Here's the thing, by allowing move references in data structures... how would that work, exactly? Move references are designed to provide guarantees at function entry and function exit (and unwind), those aren't things you can store in a data structure...

By disallowing move references in data structures, you automatically prevent closures from capturing move references. This is a win, because then you don't have to deal with catch_unwind. Not dealing with catch_unwind is always a win, because it really simplifies working out what to do with panics. And it's pretty simple really: all functions already have drop/initialization flags for everything. All you have to do is mark everything touched by the callee as deinitialized on panic, and deinitialize the rest on the caller. Further, the callee has its own drop flags for move references (ideally), so you just drop those things on the callee instead.

Abstractions aren't about hiding functional principles, they're about hiding implementation details. The drop flags are hidden and abstracted away, but they're not functional principles - they are and (hopefully) always will be implementation details. (Incidentally this is one thing we don't like about other DerefMove proposals: they propose exposing the existing drop flags machinery - an implementation detail - to the programmer. Those would kill a lot of optimizations that aren't blocked by true PITs. But anyway.)

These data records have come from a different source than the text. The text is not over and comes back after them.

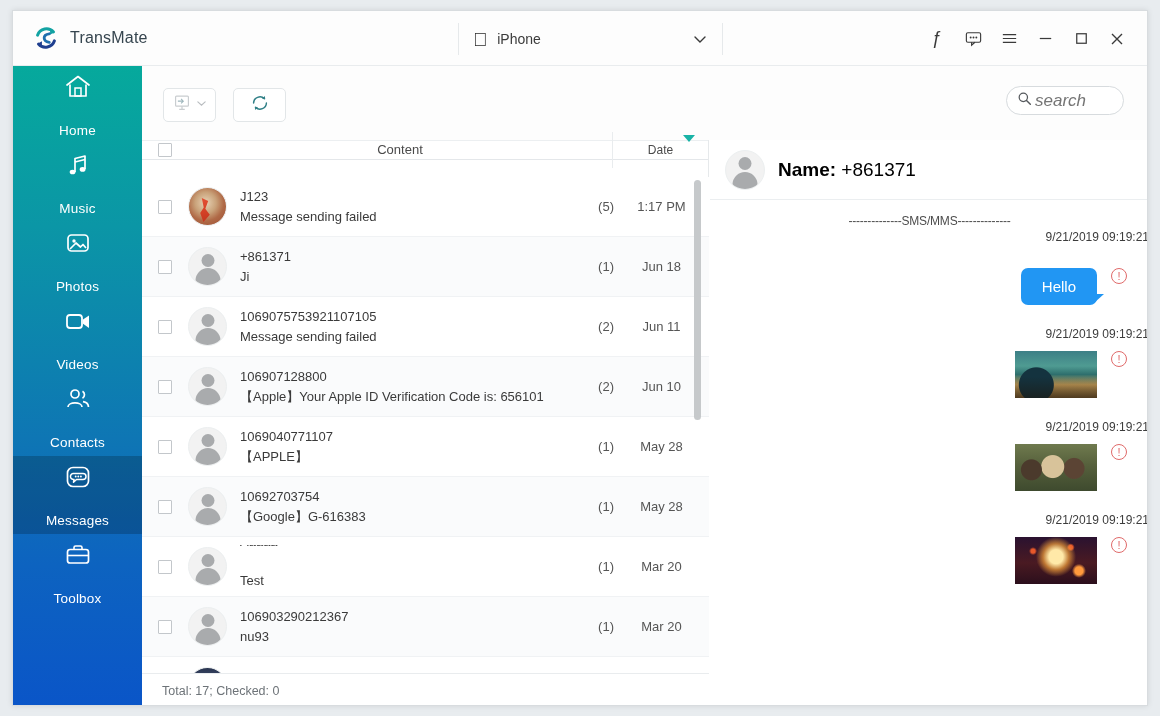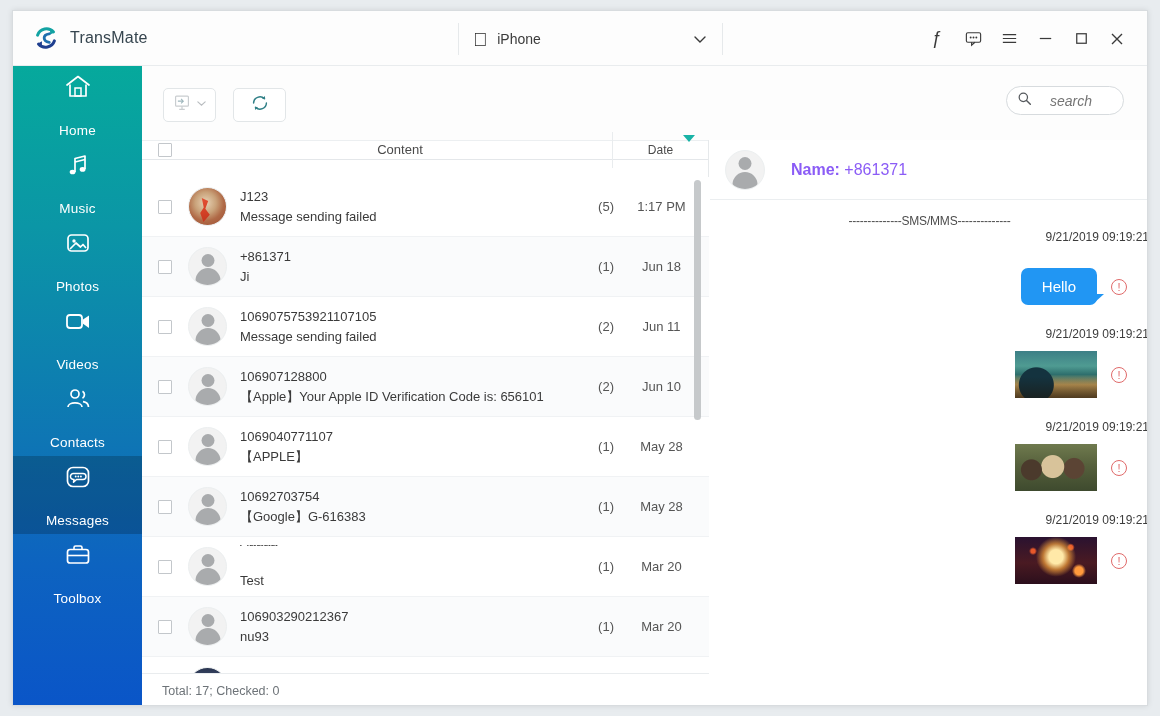--- a/index.html
+++ b/index.html
@@ -70,22 +70,22 @@
     display: flex; align-items: center; justify-content: center;
   }
   #export-btn { left: 21px; width: 53px; gap: 2px; }
   #refresh-btn { left: 91px; width: 53px; }
   .search-box {
     position: absolute; right: 25px; top: 20px; width: 118px; height: 29px;
     border: 1px solid #d7dbde; border-radius: 15px; background: #fff;
     display: flex; align-items: center; padding: 0 10px;
   }
   .search-input {
-    border: 0; outline: 0; margin-left: 18px; width: 74px;
-    font-size: 14px; font-style: italic; color: #000000;
+    border: 0; outline: 0; margin-left: 3px; width: 74px;
+    font-size: 17px; font-style: italic; color: #000000;
     font-family: "Liberation Sans", sans-serif; background: transparent;
   }
 
   
   .list-pane {
     position: absolute; left: 0; top: 74px; width: 567px; height: 567px;
     border-right: 1px solid #e6e9eb; background: #fff;
   }
   .list-header {
     display: flex; align-items: center; height: 20px;
@@ -166,29 +166,29 @@
     font-size: 12.5px; color: #6d7378;
   }
 
   
   .detail { position: absolute; left: 568px; top: 74px; width: 439px; height: 567px; background: #fff; }
   .detail-head {
     height: 60px; display: flex; align-items: center; padding-left: 15px;
     border-bottom: 1px solid #ebeef0; background: #fff;
   }
   .detail-av { width: 40px; height: 40px; }
-  .detail-name { margin-left: 26px; font-size: 16px; color: #8b5cf6; }
+  .detail-name { margin-left: 13px; font-size: 19px; color: #000000; }
   .detail-name b { font-weight: bold; }
   .thread { position: relative; height: 507px; overflow: hidden; padding-top: 14px; }
   .sep {
     text-align: center; font-size: 12px; color: #4c4c4c; letter-spacing: -0.2px;
     margin-bottom: 2px;
   }
   .stamp { text-align: right; font-size: 12px; color: #3c3c3c; }
-  .msg-line { display: flex; align-items: center; justify-content: flex-end; padding-right: 22px; }
+  .msg-line { display: flex; align-items: flex-start; justify-content: flex-end; padding-right: 22px; }
   .bubble {
     position: relative; background: #2196f3; color: #fff; border-radius: 7px;
     padding: 10px 21px; font-size: 15px; margin-right: 14px;
   }
   .bubble::after {
     content: ''; position: absolute; right: -7px; bottom: 2px;
     width: 0; height: 0; border-left: 10px solid #2196f3;
     border-bottom: 9px solid transparent; border-top: 0 solid transparent;
   }
   .warn {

Besides, as we already argued before, the observable effects of PITs are already uh, observable. They're not hidden. You can have partial (de)initialization today, you just can't pass those objects around. It's kinda silly, in our opinion, and we'd be happy to see first-class support for things we already have today.

1 Like

Not really, there are different variants of "move references". Some of them provide guarantees, but others don't. For example move references that are initialized at the start and uninitialized at the end don't really provide any guarantee to the caller, they're just owned references. And storing owning references in structs have practical applications, for example they would allow owning iterators over owning slices, so I wouldn't blindly disallow them.

What we can observe are not partially uninitialized types, but partially uninitialized values. They might look similar, but one concept belong to the type system and the other to the borrow checker/ownership semantics. Mixing them is gonna increase complexity a lot.

1 Like

... Well, regardless, returning move references is unsound no matter what you do about it - unless you want to expose the drop flag machinery. Which is not a good thing to want, because that's supposed to be an implementation detail. (This means the proposed DerefMove is bad, also.)

As far as users care that's the difference between first-class support and second-class support. :‌)

(It also, really, does not increase complexity "a lot". For starters, it's a fairly straightforward extension to the existing drop flags machinery, so at least on that end there should be no issues. Further, it simplifies the "figuring out what to drop" logic, as it can rely on monomorphization instead of exposing the drop flags machinery to the programmer's Drop impl. Ofc there are alternatives like always DerefMove'ing everything out before calling the Drop impl but that just sounds wrong.)